Directions: Each line below containing the word "Constant" needs to be shown.

Input for this task:
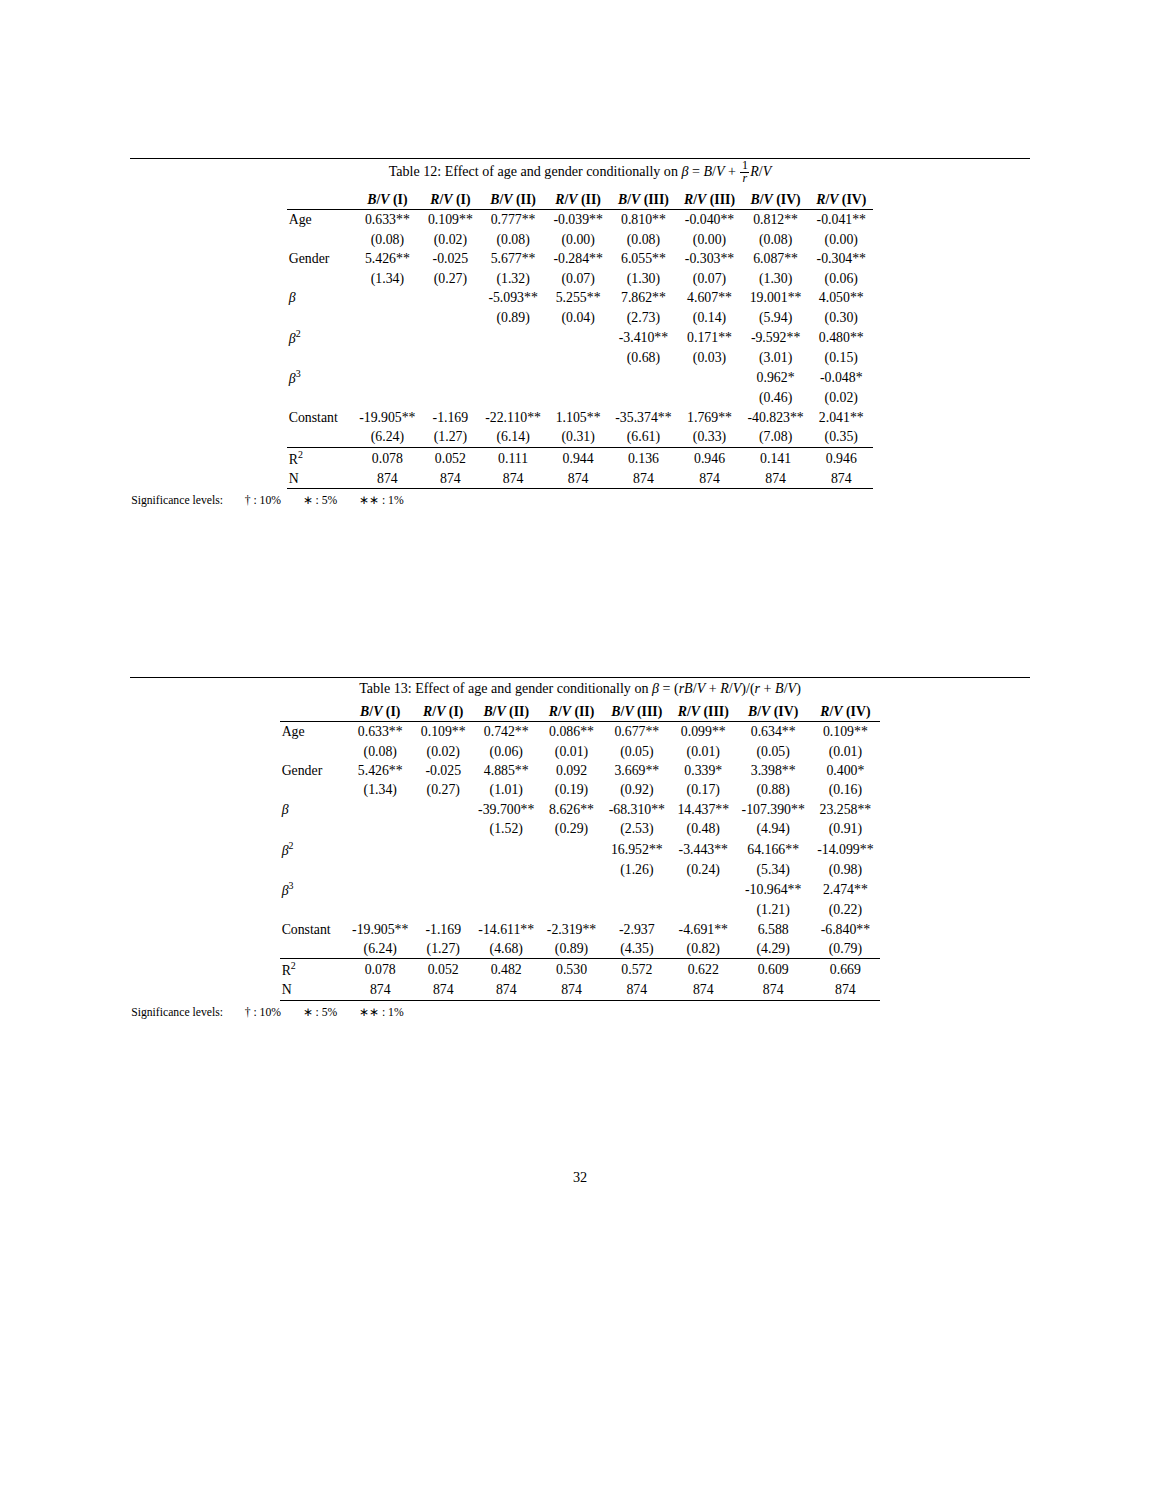Table 12: Effect of age and gender conditionally on β = B / V + 1 r R / V
| | B / V (I) | R / V (I) | B / V (II) | R / V (II) | B / V (III) | R / V (III) | B / V (IV) | R / V (IV) |
| --- | --- | --- | --- | --- | --- | --- | --- | --- |
| Age | 0.633** | 0.109** | 0.777** | -0.039** | 0.810** | -0.040** | 0.812** | -0.041** |
| | (0.08) | (0.02) | (0.08) | (0.00) | (0.08) | (0.00) | (0.08) | (0.00) |
| Gender | 5.426** | -0.025 | 5.677** | -0.284** | 6.055** | -0.303** | 6.087** | -0.304** |
| | (1.34) | (0.27) | (1.32) | (0.07) | (1.30) | (0.07) | (1.30) | (0.06) |
| β | | | -5.093** | 5.255** | 7.862** | 4.607** | 19.001** | 4.050** |
| | | | (0.89) | (0.04) | (2.73) | (0.14) | (5.94) | (0.30) |
| β 2 | | | | | -3.410** | 0.171** | -9.592** | 0.480** |
| | | | | | (0.68) | (0.03) | (3.01) | (0.15) |
| β 3 | | | | | | | 0.962* | -0.048* |
| | | | | | | | (0.46) | (0.02) |
| Constant | -19.905** | -1.169 | -22.110** | 1.105** | -35.374** | 1.769** | -40.823** | 2.041** |
| | (6.24) | (1.27) | (6.14) | (0.31) | (6.61) | (0.33) | (7.08) | (0.35) |
| R 2 | 0.078 | 0.052 | 0.111 | 0.944 | 0.136 | 0.946 | 0.141 | 0.946 |
| N | 874 | 874 | 874 | 874 | 874 | 874 | 874 | 874 |
Significance levels: † : 10% ∗ : 5% ∗∗ : 1%
Table 13: Effect of age and gender conditionally on β = ( rB / V + R / V )/( r + B / V )
| | B / V (I) | R / V (I) | B / V (II) | R / V (II) | B / V (III) | R / V (III) | B / V (IV) | R / V (IV) |
| --- | --- | --- | --- | --- | --- | --- | --- | --- |
| Age | 0.633** | 0.109** | 0.742** | 0.086** | 0.677** | 0.099** | 0.634** | 0.109** |
| | (0.08) | (0.02) | (0.06) | (0.01) | (0.05) | (0.01) | (0.05) | (0.01) |
| Gender | 5.426** | -0.025 | 4.885** | 0.092 | 3.669** | 0.339* | 3.398** | 0.400* |
| | (1.34) | (0.27) | (1.01) | (0.19) | (0.92) | (0.17) | (0.88) | (0.16) |
| β | | | -39.700** | 8.626** | -68.310** | 14.437** | -107.390** | 23.258** |
| | | | (1.52) | (0.29) | (2.53) | (0.48) | (4.94) | (0.91) |
| β 2 | | | | | 16.952** | -3.443** | 64.166** | -14.099** |
| | | | | | (1.26) | (0.24) | (5.34) | (0.98) |
| β 3 | | | | | | | -10.964** | 2.474** |
| | | | | | | | (1.21) | (0.22) |
| Constant | -19.905** | -1.169 | -14.611** | -2.319** | -2.937 | -4.691** | 6.588 | -6.840** |
| | (6.24) | (1.27) | (4.68) | (0.89) | (4.35) | (0.82) | (4.29) | (0.79) |
| R 2 | 0.078 | 0.052 | 0.482 | 0.530 | 0.572 | 0.622 | 0.609 | 0.669 |
| N | 874 | 874 | 874 | 874 | 874 | 874 | 874 | 874 |
Significance levels: † : 10% ∗ : 5% ∗∗ : 1%
32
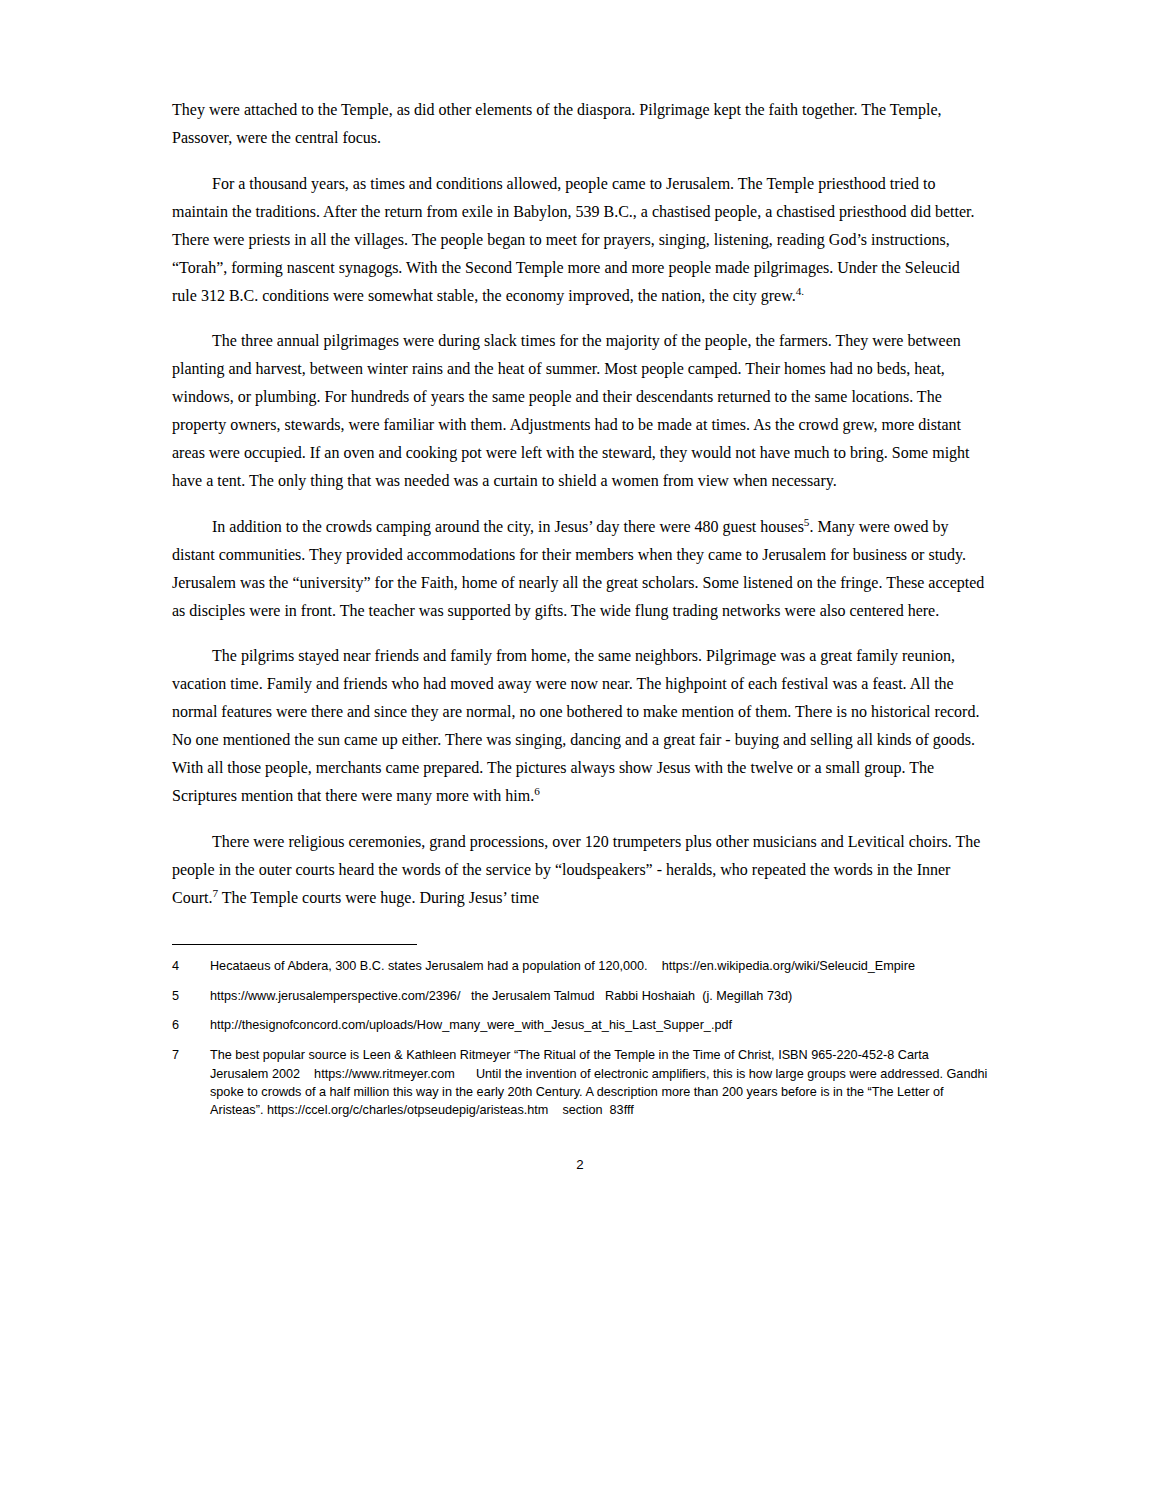They were attached to the Temple, as did other elements of the diaspora. Pilgrimage kept the faith together. The Temple, Passover, were the central focus.
For a thousand years, as times and conditions allowed, people came to Jerusalem. The Temple priesthood tried to maintain the traditions. After the return from exile in Babylon, 539 B.C., a chastised people, a chastised priesthood did better. There were priests in all the villages. The people began to meet for prayers, singing, listening, reading God’s instructions, “Torah”, forming nascent synagogs. With the Second Temple more and more people made pilgrimages. Under the Seleucid rule 312 B.C. conditions were somewhat stable, the economy improved, the nation, the city grew.4.
The three annual pilgrimages were during slack times for the majority of the people, the farmers. They were between planting and harvest, between winter rains and the heat of summer. Most people camped. Their homes had no beds, heat, windows, or plumbing. For hundreds of years the same people and their descendants returned to the same locations. The property owners, stewards, were familiar with them. Adjustments had to be made at times. As the crowd grew, more distant areas were occupied. If an oven and cooking pot were left with the steward, they would not have much to bring. Some might have a tent. The only thing that was needed was a curtain to shield a women from view when necessary.
In addition to the crowds camping around the city, in Jesus’ day there were 480 guest houses5. Many were owed by distant communities. They provided accommodations for their members when they came to Jerusalem for business or study. Jerusalem was the “university” for the Faith, home of nearly all the great scholars. Some listened on the fringe. These accepted as disciples were in front. The teacher was supported by gifts. The wide flung trading networks were also centered here.
The pilgrims stayed near friends and family from home, the same neighbors. Pilgrimage was a great family reunion, vacation time. Family and friends who had moved away were now near. The highpoint of each festival was a feast. All the normal features were there and since they are normal, no one bothered to make mention of them. There is no historical record. No one mentioned the sun came up either. There was singing, dancing and a great fair - buying and selling all kinds of goods. With all those people, merchants came prepared. The pictures always show Jesus with the twelve or a small group. The Scriptures mention that there were many more with him.6
There were religious ceremonies, grand processions, over 120 trumpeters plus other musicians and Levitical choirs. The people in the outer courts heard the words of the service by “loudspeakers” - heralds, who repeated the words in the Inner Court.7 The Temple courts were huge. During Jesus’ time
4 Hecataeus of Abdera, 300 B.C. states Jerusalem had a population of 120,000. https://en.wikipedia.org/wiki/Seleucid_Empire
5 https://www.jerusalemperspective.com/2396/ the Jerusalem Talmud Rabbi Hoshaiah (j. Megillah 73d)
6 http://thesignofconcord.com/uploads/How_many_were_with_Jesus_at_his_Last_Supper_.pdf
7 The best popular source is Leen & Kathleen Ritmeyer “The Ritual of the Temple in the Time of Christ, ISBN 965-220-452-8 Carta Jerusalem 2002 https://www.ritmeyer.com Until the invention of electronic amplifiers, this is how large groups were addressed. Gandhi spoke to crowds of a half million this way in the early 20th Century. A description more than 200 years before is in the “The Letter of Aristeas”. https://ccel.org/c/charles/otpseudepig/aristeas.htm section 83fff
2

Answer area:
| Constant | -19.905** | -1.169 | -22.110** | 1.105** | -35.374** | 1.769** | -40.823** | 2.041** |
| Constant | -19.905** | -1.169 | -14.611** | -2.319** | -2.937 | -4.691** | 6.588 | -6.840** |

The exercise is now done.